Audiobook • 9 hrs, 44 mins • Gibson Frazier, Narrator

I like Gibson Frazier’s voice. He performed the narration for GOOD AT HEART in a straightforward way without a lot of emotion, which I suppose fit with the book. A little more inflection might have made the story more exciting.


Disclosure: I received a copy of this audiobook from the publisher in exchange for an honest review.

ALWAYS by Sarah Jio


Publisher: Ballantine Books
Release Date: February 7, 2017
Source: Borrowed from the library
Rating: ★★★


Enjoying a romantic candlelit dinner with her fiancé, Ryan, at one of Seattle’s chicest restaurants, Kailey Crain can’t believe her good fortune: She has a great job as a journalist and is now engaged to a guy who is perfect in nearly every way. As she and Ryan leave the restaurant, Kailey spies a thin, bearded homeless man on the sidewalk. She approaches him to offer up her bag of leftovers, and is stunned when their eyes meet, then stricken to her very core: The man is the love of her life, Cade McAllister.

When Kailey met Cade ten years ago, their attraction was immediate and intense—everything connected and felt right. But it all ended suddenly, leaving Kailey devastated. Now the poor soul on the street is a faded version of her former beloved: His weathered and weary face is as handsome as Kailey remembers, but his mind has suffered in the intervening years. Over the next few weeks, Kailey helps Cade begin to piece his life together, something she initially keeps from Ryan. As she revisits her long-ago relationship, Kailey realizes that she must decide exactly what—and whom—she wants.

Alternating between the past and the present, Always is a beautifully unfolding exploration of a woman faced with an impossible choice, a woman who discovers what she’s willing to save and what she will sacrifice for true love.


This was a nice change of pace from the dark suspense novels I’ve been reading. The story alternates between 1996 and 2008. Kailey in the “present” is engaged to Ryan and has a seemingly perfect life. Leaving a restaurant one evening, Kailey spots a homeless man who happens to be her long-lost love, Cade, missing for the past 12 years. She has to help him, can’t risk letting him slip away again, but doing so with Ryan around will be tricky. Jump back to 1996, and we get the story of how Kailey and Cade fell in love, as well as a nostalgic look at the Seattle music scene of the 1990s.
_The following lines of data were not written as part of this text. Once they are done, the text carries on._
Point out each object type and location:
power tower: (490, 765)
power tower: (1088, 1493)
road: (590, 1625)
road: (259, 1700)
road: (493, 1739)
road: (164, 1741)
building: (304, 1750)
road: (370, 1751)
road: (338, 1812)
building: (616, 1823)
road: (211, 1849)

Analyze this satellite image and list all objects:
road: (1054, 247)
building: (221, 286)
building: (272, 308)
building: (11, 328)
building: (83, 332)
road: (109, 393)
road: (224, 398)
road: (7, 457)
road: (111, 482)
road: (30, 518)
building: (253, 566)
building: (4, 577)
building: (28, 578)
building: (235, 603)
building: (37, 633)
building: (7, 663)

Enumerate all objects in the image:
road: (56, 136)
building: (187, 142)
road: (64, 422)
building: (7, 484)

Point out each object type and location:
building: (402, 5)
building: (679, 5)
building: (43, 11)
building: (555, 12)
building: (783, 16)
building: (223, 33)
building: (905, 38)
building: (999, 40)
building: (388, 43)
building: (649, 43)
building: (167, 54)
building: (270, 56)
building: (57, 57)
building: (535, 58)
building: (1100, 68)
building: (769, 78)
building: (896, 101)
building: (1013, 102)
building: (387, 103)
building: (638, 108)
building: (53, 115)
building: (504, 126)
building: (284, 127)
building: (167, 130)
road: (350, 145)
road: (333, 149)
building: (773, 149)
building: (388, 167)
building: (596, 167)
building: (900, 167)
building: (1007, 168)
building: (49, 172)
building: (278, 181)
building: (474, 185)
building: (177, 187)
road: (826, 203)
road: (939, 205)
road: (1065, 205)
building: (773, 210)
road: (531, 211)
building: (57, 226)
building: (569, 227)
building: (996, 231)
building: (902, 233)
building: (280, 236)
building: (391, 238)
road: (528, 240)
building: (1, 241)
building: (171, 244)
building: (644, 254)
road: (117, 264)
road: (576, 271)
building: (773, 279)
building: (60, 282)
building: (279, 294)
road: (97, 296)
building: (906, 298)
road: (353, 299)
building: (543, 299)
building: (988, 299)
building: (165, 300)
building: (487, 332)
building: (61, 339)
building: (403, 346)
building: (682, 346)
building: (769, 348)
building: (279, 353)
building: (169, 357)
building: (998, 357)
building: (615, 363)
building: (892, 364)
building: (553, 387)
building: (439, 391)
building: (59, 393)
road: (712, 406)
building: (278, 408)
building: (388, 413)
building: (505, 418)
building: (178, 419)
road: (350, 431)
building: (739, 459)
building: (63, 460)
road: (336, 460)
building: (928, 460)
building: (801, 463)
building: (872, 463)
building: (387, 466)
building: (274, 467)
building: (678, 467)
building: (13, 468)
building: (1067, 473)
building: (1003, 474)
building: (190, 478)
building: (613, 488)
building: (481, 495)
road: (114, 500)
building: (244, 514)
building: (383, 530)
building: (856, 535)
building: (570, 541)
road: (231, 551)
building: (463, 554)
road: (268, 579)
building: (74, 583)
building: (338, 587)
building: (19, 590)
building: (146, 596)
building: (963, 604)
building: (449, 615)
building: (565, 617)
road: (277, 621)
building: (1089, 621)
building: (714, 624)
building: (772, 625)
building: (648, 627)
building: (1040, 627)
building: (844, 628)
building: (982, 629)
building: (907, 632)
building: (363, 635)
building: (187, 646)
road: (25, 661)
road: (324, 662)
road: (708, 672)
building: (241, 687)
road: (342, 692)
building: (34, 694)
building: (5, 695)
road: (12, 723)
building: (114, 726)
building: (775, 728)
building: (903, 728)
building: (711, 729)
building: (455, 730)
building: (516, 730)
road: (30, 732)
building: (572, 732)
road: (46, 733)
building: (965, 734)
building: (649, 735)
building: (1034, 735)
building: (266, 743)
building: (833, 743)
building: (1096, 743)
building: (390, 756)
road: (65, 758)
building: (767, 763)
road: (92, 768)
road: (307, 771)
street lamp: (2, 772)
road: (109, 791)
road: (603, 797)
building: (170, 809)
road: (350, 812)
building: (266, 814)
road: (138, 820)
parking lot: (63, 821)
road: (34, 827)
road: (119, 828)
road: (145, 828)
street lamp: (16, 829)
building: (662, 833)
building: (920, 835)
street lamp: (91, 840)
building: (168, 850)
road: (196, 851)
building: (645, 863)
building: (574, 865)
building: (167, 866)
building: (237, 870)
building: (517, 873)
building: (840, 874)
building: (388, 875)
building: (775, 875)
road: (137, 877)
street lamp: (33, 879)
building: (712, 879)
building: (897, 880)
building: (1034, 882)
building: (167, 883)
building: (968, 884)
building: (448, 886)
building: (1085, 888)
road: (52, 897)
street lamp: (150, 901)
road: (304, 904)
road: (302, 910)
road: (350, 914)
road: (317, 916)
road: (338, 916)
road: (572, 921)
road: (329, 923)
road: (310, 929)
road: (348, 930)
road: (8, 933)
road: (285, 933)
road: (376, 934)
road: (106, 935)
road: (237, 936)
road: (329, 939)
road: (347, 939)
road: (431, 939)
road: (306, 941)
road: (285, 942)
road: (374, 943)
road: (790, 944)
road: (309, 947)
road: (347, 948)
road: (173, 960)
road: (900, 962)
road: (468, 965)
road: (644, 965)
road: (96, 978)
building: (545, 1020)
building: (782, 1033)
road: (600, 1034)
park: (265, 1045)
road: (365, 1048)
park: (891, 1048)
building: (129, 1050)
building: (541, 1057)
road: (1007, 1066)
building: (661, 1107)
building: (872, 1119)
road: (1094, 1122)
An intriguing mystery (what really happened to Cade?), a rainy Seattle setting, and second chances. ALWAYS was a feel-good read, though it seemed contrived at times. Things fell into place a bit too neatly, and there were unanswered questions and things that didn’t make sense, especially about Cade’s disappearance. Overall, I liked the book, though not as much as a couple of her previous novels. (I *loved* BLACKBERRY WINTER and GOODNIGHT JUNE.)